Non viral vectors are relatively easy to produce and consist of plasmid (DNA that can reproduce). The vector lets the gene take a piggyback ride on it to reach the diseased cells. Once there, it is absorbed into the cells to help stimulate the body to make more beneficial protein. They are delivered by direct administration, as in this example of the patient treated in the STOP-HF JUVENTAS trial.
In this case, stroma cell-derived Factor-1 (SDF-1) was injected at multiple sites inside the left ventricle. By avoiding exposure to blood it prevents some weakening of the vector and does not affect other organs as much. Viral vectors or carriers have become the preferred method of delivery of gene therapy because of their high efficiency and capability. The adeno-associated virus (AAV) has emerged as the preferred factor because it is safe and can have a long term effect. This AAV virus is not known to cause disease in humans. Delivery of genetic material through the circulation can be accomplished either by direct injection through the coronaries. It can also be injected through bypass graft to the coronaries or a retrograde infusion through the coronary sinus into the venous system of the heart.
Gene therapy targeting calcium regulating protein:
Heart failure is characterized by multiple defects in handling the calcium involved in excitation and contraction of the heart cells. Abnormal adjustment of calcium inside the cell can be attributed in part to decreased activity of an enzyme called SERCA2a. In heart failure, there are lower levels of this enzyme in heart muscle cells which makes the heart not contract as much as it should. . Increasing the enzyme in the heart muscle cells of animals with heart failure improves heart function.
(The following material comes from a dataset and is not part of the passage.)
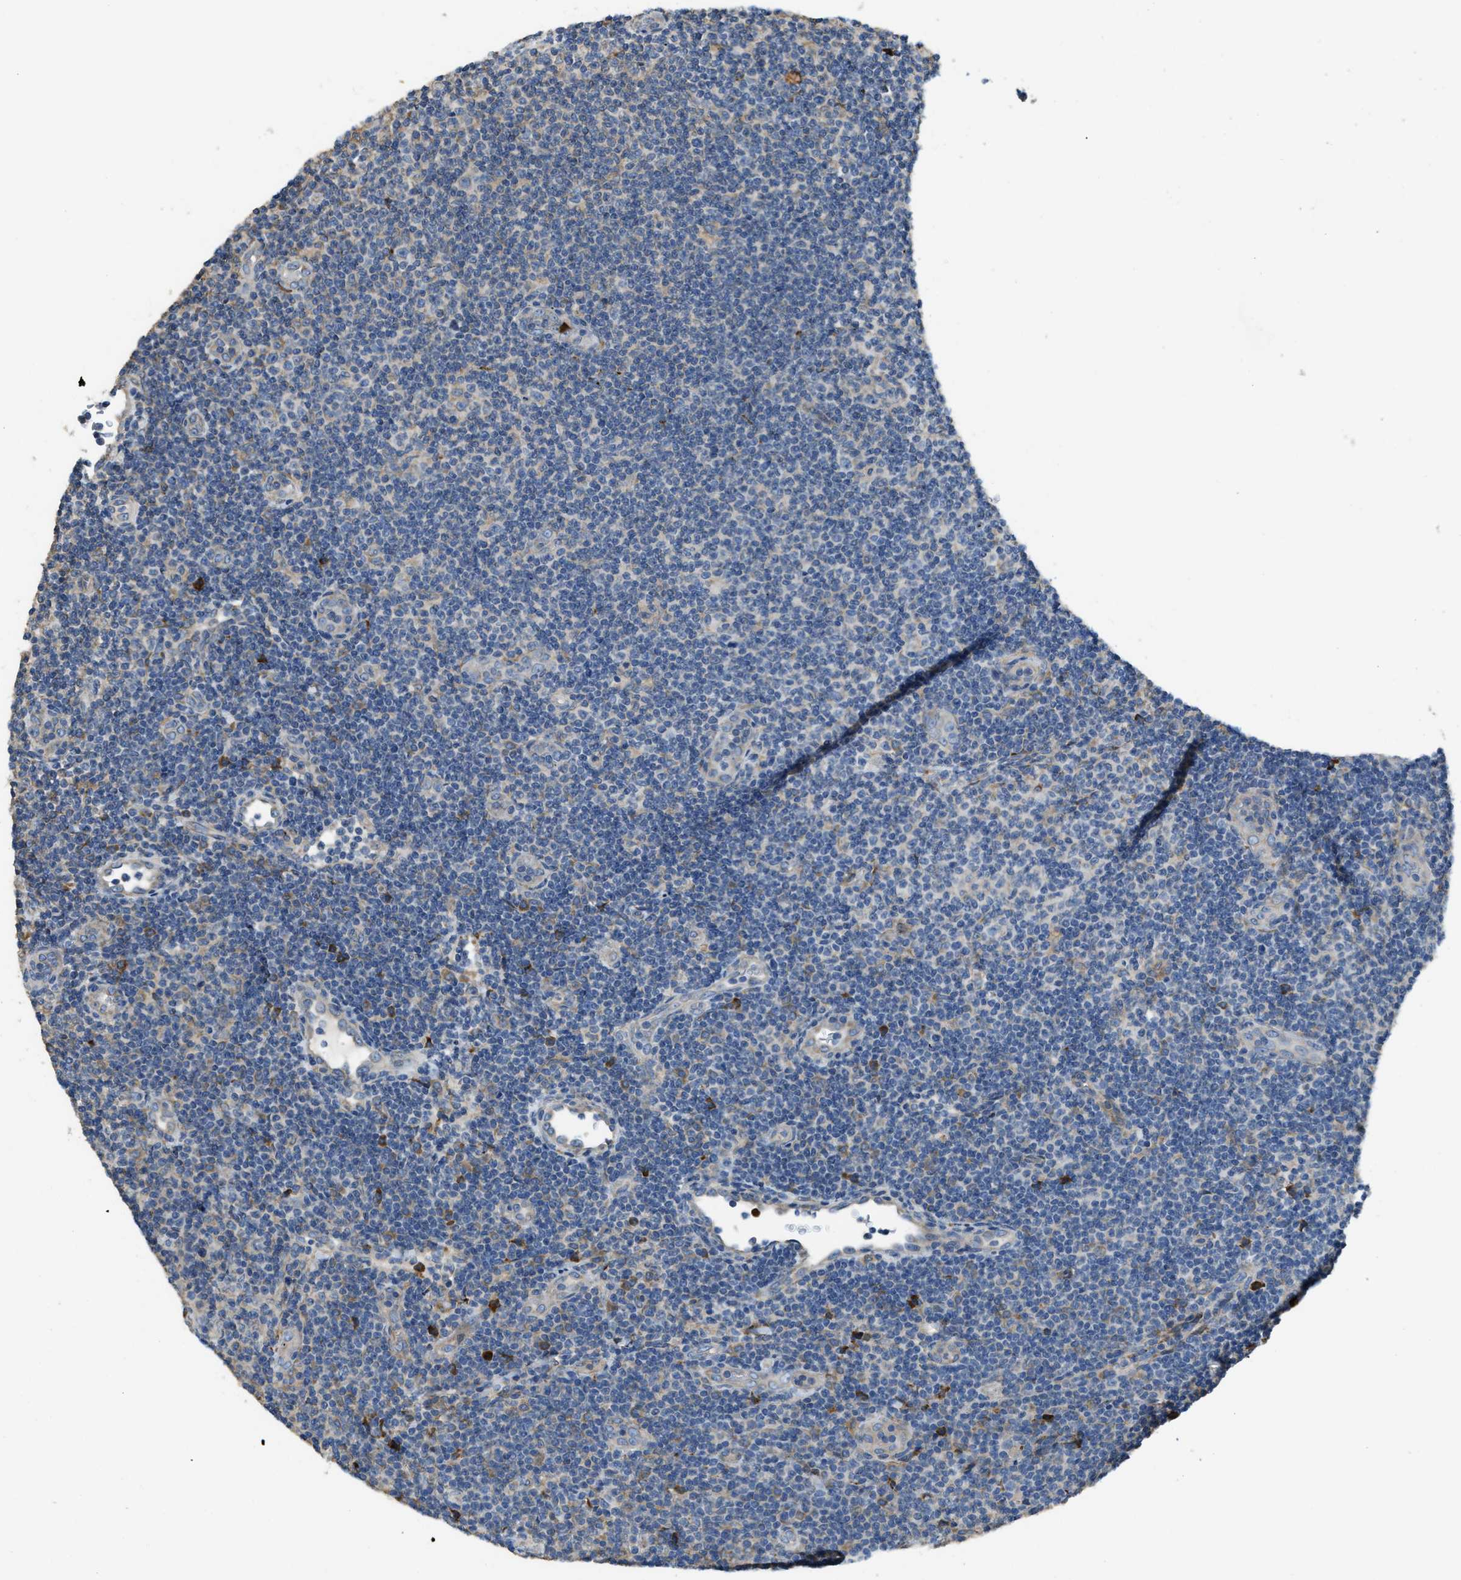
{"staining": {"intensity": "negative", "quantity": "none", "location": "none"}, "tissue": "lymphoma", "cell_type": "Tumor cells", "image_type": "cancer", "snomed": [{"axis": "morphology", "description": "Malignant lymphoma, non-Hodgkin's type, Low grade"}, {"axis": "topography", "description": "Lymph node"}], "caption": "Immunohistochemistry (IHC) micrograph of lymphoma stained for a protein (brown), which displays no expression in tumor cells. (DAB (3,3'-diaminobenzidine) IHC with hematoxylin counter stain).", "gene": "TMEM68", "patient": {"sex": "male", "age": 83}}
Preliminary data showed that intracoronary infusion of (AAV1) adeno-associated virus delivering the gene of this enzyme to the heart improved symptoms, functional status and LV function in patients with advanced heart failure.
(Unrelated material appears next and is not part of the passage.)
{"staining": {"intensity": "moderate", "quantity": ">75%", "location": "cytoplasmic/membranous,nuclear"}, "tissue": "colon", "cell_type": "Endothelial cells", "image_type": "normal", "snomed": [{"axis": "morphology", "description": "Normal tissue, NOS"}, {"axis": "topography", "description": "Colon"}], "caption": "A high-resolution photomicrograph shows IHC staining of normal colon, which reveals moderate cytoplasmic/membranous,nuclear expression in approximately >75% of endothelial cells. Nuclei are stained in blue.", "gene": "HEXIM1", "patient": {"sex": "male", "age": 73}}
CUPID phase 2b trial was a multicenter, double-blind, placebo control, randomized study of AAV1/SERCA2a (attenuated virus and the gene) in patients with advanced heart failure. Patients ages 18-80 with stable class 2-4 heart failure with ischemic or nonischemic cardiomyopathy were enrolled. The following images depict the coronary angiogram of one of our patient at CardiologyPC. He is a 59-year-old patient who underwent bypass surgery 12 years prior and a biV-ICD 3 years prior to enrollment. The patients was hospitalized 5 months before his enrollment in CUPID because of heart failure decompensation.